What makes less perfect sense, on the surface, is the USGBC's decision to make the design of its headquarters appear to be entirely conventional. There's little on display that “looks” green, aside from a few elements such as a conference room wrapped in reclaimed timber and some planters around workstations. The project's sustainability is so subtle, in fact, that the USGBC actually commissioned a signage system to indicate green features that would otherwise escape notice.

It's easy to dismiss this sustainability-by-stealth design (which is the work of Perkins+Will's Washington, D.C., office) as a lost opportunity, the result of a cop-out or a failure of vision. After all, the ever-growing possibilities for green materials and building strategies may amount in time to a new architectural language, as indicated by the work of such leading architects as Thomas Phifer and Renzo Piano.

On the other hand, not every client has the progressive sensibility or deep pockets of The New York Times, which hired Piano to design its New York high rise using the latest (and arguably risky) green techniques. The USGBC seems to be aiming for a broader common denominator—the average building-industry denizen, who may not be as ready as the Times was to enter the brave new world of sustainable architecture.

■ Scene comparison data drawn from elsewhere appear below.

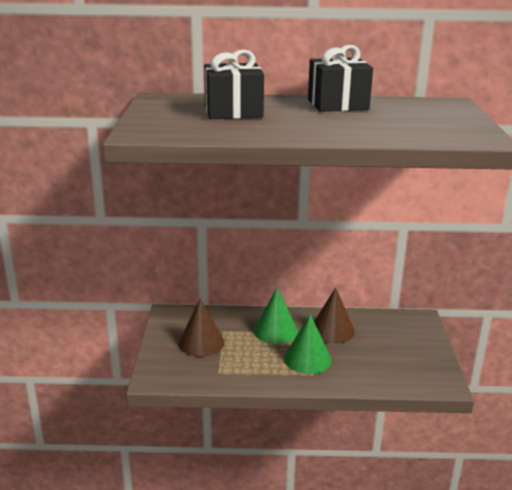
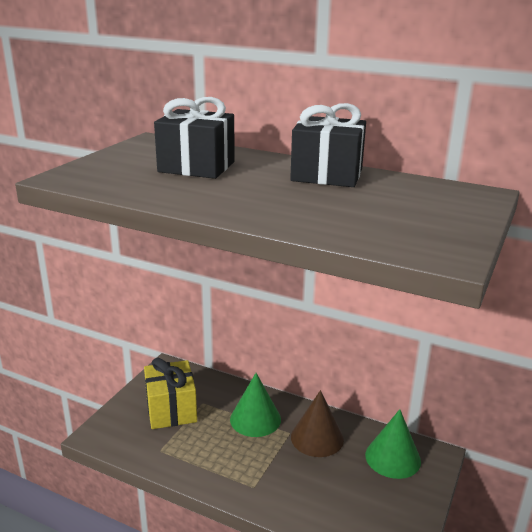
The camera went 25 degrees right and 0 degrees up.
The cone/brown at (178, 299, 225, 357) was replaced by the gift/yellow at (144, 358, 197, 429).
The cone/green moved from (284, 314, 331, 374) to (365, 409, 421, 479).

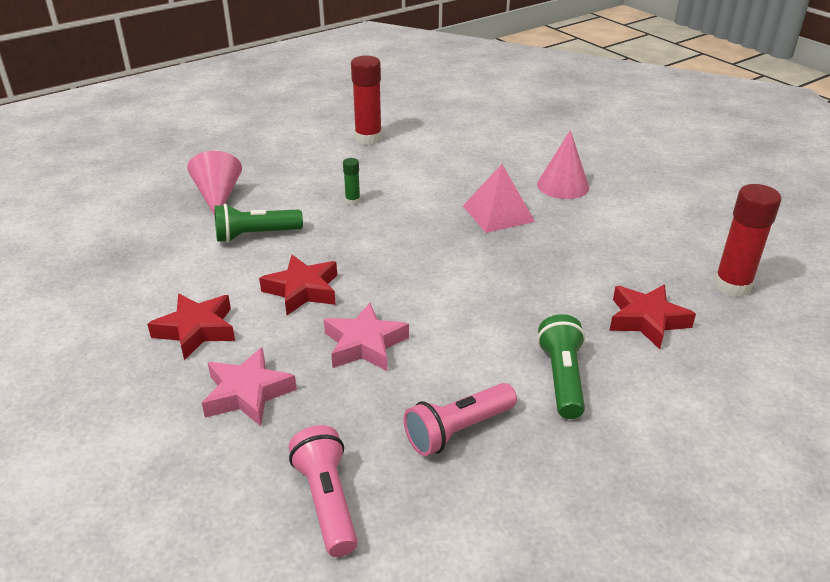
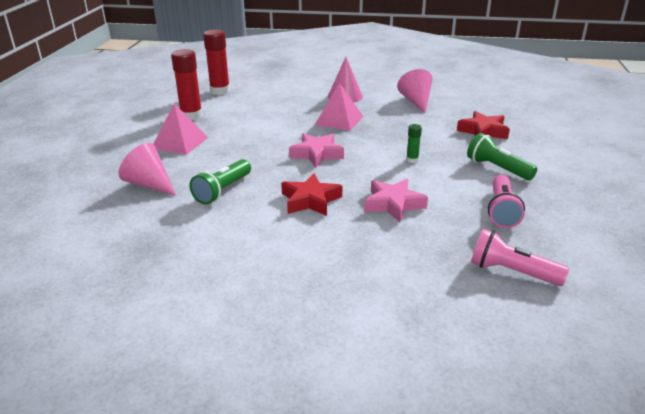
The camera went 45 degrees left and 5 degrees down.
The glue stick/green moved from (343, 158, 360, 205) to (406, 124, 422, 163).
The glue stick/red moved from (714, 184, 781, 297) to (203, 29, 230, 95).
The star/red at (147, 294, 235, 360) disappeared.
The star/pink moved from (202, 347, 297, 426) to (289, 133, 344, 168).
The cone/pink at (397, 69, 432, 113) appeared.
The pyramid/pink at (153, 103, 208, 155) appeared.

In this more inclusive context, beyond the narrow world of the commercial and creative elites, it ultimately makes sense to assume that a showcase of sustainable design should be as nonthreatening as possible. Many patrons of green building will want to eat their cake and have it too: the performance of sustainable design without the assumption of risk, whether it be financial or aesthetic.

A big part of me wishes that every sustainable project could be a high-performance, high-design symphony of louvers and green roofs and recycled materials. But an even bigger part of me wants to achieve a more sustainable world, regardless of what form it takes. Ultimately, taste is a personal issue. The environment is a collective concern.